On Beauty – Andy and Zadie catch up for the first time in a whileAugust 4, 2013
Eleven years, actually. My copy of Zadie Smith’s second novel, The Autograph Man, was a review copy and has a publisher’s embargo stamp in it specifying September 16, 2002 as the release date. So it’s roughly 11 years since I read that. I’d read White Teeth a few years earlier, not long after it came out. And I bought On Beauty soon after its publication in 2005 but it’s sat on my shelves these eight years since unread. I’ve pulled it out occasionally and thought about having a crack but it’s always ended up being replaced – on the shelves, and by something else. Until last month.
On Beauty is touted as the story of two families but it’s really only the story of one family, the Belseys, and their interactions with a world that includes another family in particular, the Kipps. The Belseys are a fascinating bunch – Howard, an ascetic academic of aesthetics, leftie, secular, English, white, a wandering eye; married to Kiki, not as well educated as her husband, more appreciative of beauty, leftish, secularish, black, American, obese. Having spent some time in the UK they now live in a suburb of Boston called Wellington with their three children – Jerome, the eldest, at university, recent convert to Christianity, bit of a naif; Zora, serious case of middle-child syndrome, also university age, probably the least likable of the Belseys; and Levi, 15ish, somewhat disengaged from family life, immersing himself in a black street culture that’s alien to everything he’s ever known.
The Kipps, on the other hand, are just a bunch of hypocritical right-wing culturally conservative Christian nutjobs, presented for the most part (and understandably so) with much less complexity than the Belseys. The exception to that rule is Carlene, wife of the quite revolting Monty, mother of the cardboard cutout Michael and the rather more complex Victoria. Kiki and Carlene develop a slightly fractious, quite tentative friendship that has the makings of something wonderful. it’s referred to in some discussions of the book as its emotional core; I disagree, but it’s a thread of Smith’s story that is beautifully woven into the whole.
Smith tips her hat to E.M. Forster in her opening acknowledgements, and her first line is a slightly rewritten lift of the opening line of Howard’s End. I can see the debt, but I’m not sure that On Beauty can legitimately be regarded as a rewriting of Forster’s novel, as some critics claim, and with its gallery of misfits, rogues and grotesques looks more like a Dickens novel to me. In fact I’ve not bothered giving you a synopsis of the plot because it is so gloriously rambling and ramshackle it’s not really possible. Infidelity, unrequited love, intellectual rivalry, academic politics, painting, poetry, rap, this side of the Atlantic, that side of the Atlantic, envy of those both above and below in the socio-economic hierarchy, Mozart, Rembrandt, Tupac Shakur…

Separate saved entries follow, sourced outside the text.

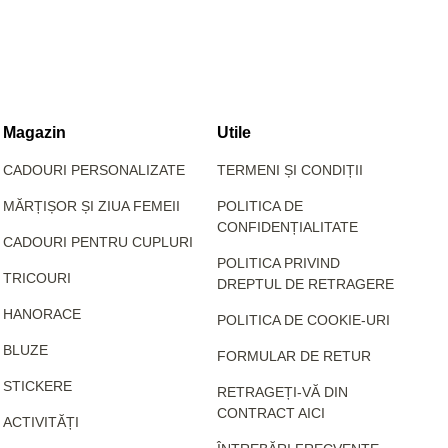
Magazin
Utile
CADOURI PERSONALIZATE
TERMENI ȘI CONDIȚII
MĂRȚIȘOR ȘI ZIUA FEMEII
POLITICA DE
CONFIDENȚIALITATE
CADOURI PENTRU CUPLURI
POLITICA PRIVIND
TRICOURI
DREPTUL DE RETRAGERE
HANORACE
POLITICA DE COOKIE-URI
BLUZE
FORMULAR DE RETUR
STICKERE
RETRAGEȚI-VĂ DIN
CONTRACT AICI
ACTIVITĂȚI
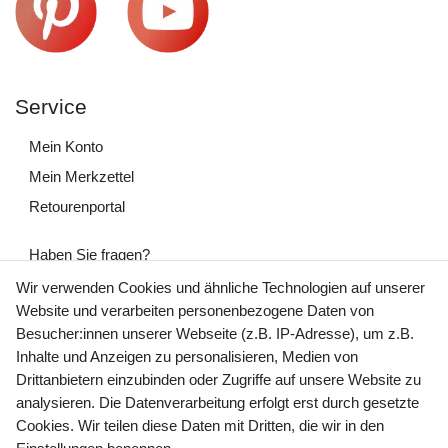
Service
Mein Konto
Mein Merkzettel
Retourenportal
Haben Sie fragen?
+49 (0) 35243 460 400
Wir verwenden Cookies und ähnliche Technologien auf unserer
Website und verarbeiten personenbezogene Daten von
Mo-Fr 9-15 Uhr
Besucher:innen unserer Webseite (z.B. IP-Adresse), um z.B.
Inhalte und Anzeigen zu personalisieren, Medien von
shop@banjado.com
Drittanbietern einzubinden oder Zugriffe auf unsere Website zu
analysieren. Die Datenverarbeitung erfolgt erst durch gesetzte
Preisangaben inkl. gesetzl. MwSt. und zzgl. Service- und
Cookies. Wir teilen diese Daten mit Dritten, die wir in den
Versandkosten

On Beauty is “a great read”, in the best sense of that horribly overused description. Like a good Dickens novel it will make you laugh, it will make you sad, it will enlighten you and annoy you. Most importantly it will – for the most part – make you believe in this world. These characters, the Belseys especially, are utterly convincing creations. You can feel for Howard even as you vehemently disagree with his ideas on art and his wife and his family, you can sympathise with Jerome even if his religious conviction seems a bit weird and alienating. Zora is not particularly likable but Kiki is utterly adorable, as is Levi, although in very different ways. Kiki is occasionally unconvincing in her dealings with her children – her anger and sternness seem confected, although perhaps this is deliberate.
I’m not sure Zadie Smith is the great writer she was hailed as after the publication of White Teeth and, perhaps, of On Beauty, with a slight dip in respect for The Autograph Man. I remember enjoying The Autograph Man but I remember nothing about it, whereas I remember plenty about White Teeth – although that may well have something to do with the great BBC adaptation. On Beauty is funny and moving and utterly engaging but I’m not sure the writing itself deserves some of the accolades it receives “Hugely impressive”? Maybe not. Impressive, and well worth reading? Absolutely.